> [Requirement]: Reading the listing that follows, count the lines where "below" appears, and answer with only that count.

> [Records shown]:
##########
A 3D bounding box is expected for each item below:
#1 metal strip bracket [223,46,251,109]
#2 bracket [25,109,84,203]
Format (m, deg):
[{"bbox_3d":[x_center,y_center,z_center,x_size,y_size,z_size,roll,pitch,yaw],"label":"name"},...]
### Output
##########
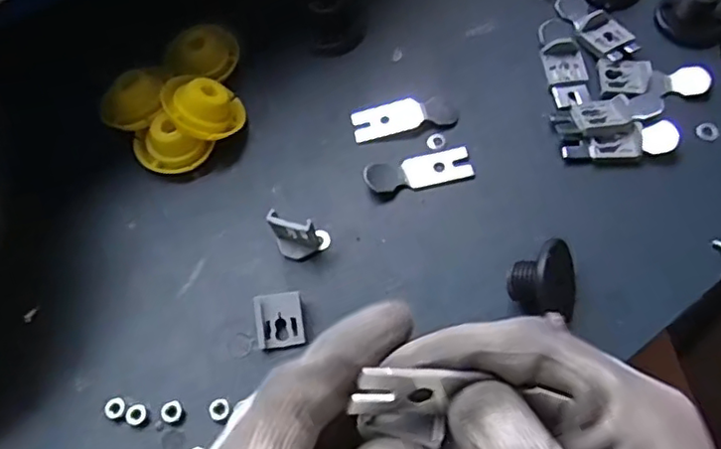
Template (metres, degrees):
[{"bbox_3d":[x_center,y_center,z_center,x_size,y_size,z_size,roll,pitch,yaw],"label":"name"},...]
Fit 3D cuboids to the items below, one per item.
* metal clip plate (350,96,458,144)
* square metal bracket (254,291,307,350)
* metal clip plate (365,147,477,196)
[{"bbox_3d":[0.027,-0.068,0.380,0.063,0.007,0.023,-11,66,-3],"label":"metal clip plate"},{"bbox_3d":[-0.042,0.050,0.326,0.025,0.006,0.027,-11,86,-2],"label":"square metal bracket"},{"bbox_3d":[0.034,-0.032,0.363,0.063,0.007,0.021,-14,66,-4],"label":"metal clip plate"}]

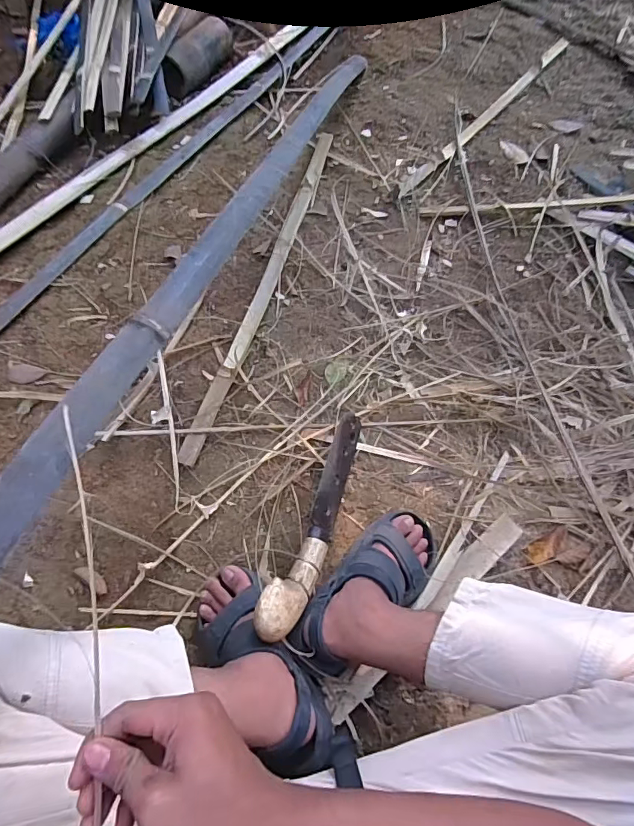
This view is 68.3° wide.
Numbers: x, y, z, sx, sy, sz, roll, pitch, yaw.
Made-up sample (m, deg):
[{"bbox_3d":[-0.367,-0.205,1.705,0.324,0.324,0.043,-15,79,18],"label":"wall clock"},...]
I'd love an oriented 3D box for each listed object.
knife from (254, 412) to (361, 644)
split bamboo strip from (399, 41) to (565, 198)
##########
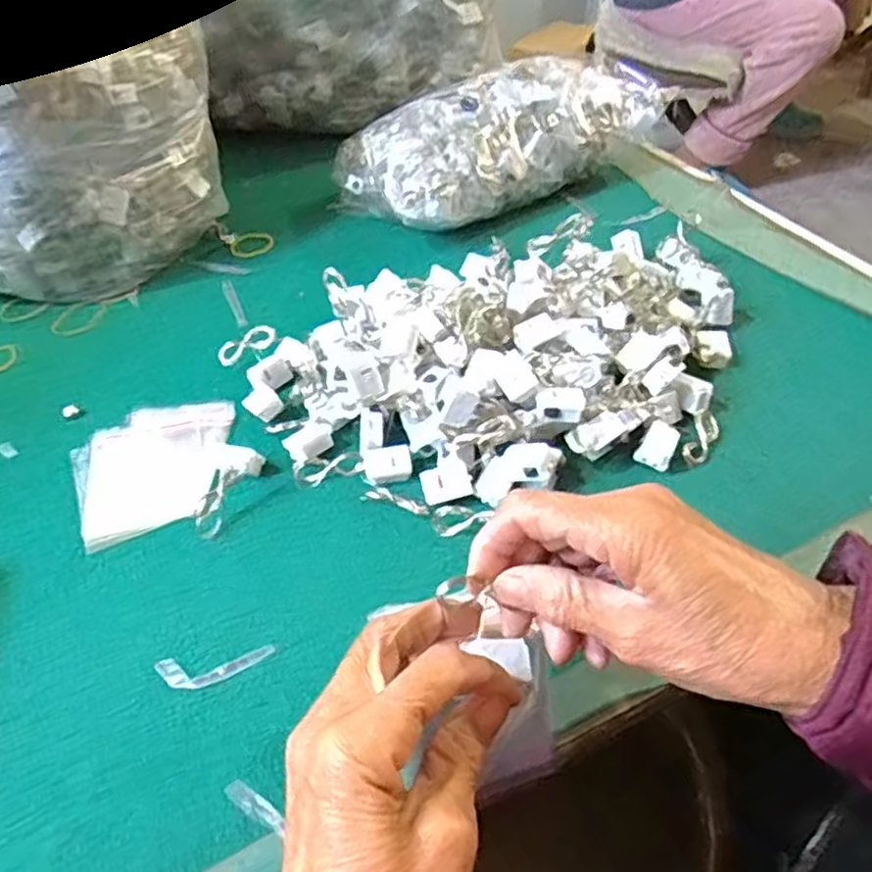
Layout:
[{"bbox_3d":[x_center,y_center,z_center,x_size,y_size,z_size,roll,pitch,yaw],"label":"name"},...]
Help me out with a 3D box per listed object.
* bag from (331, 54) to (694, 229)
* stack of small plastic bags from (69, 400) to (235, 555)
##########
> [Completed exercise]: 2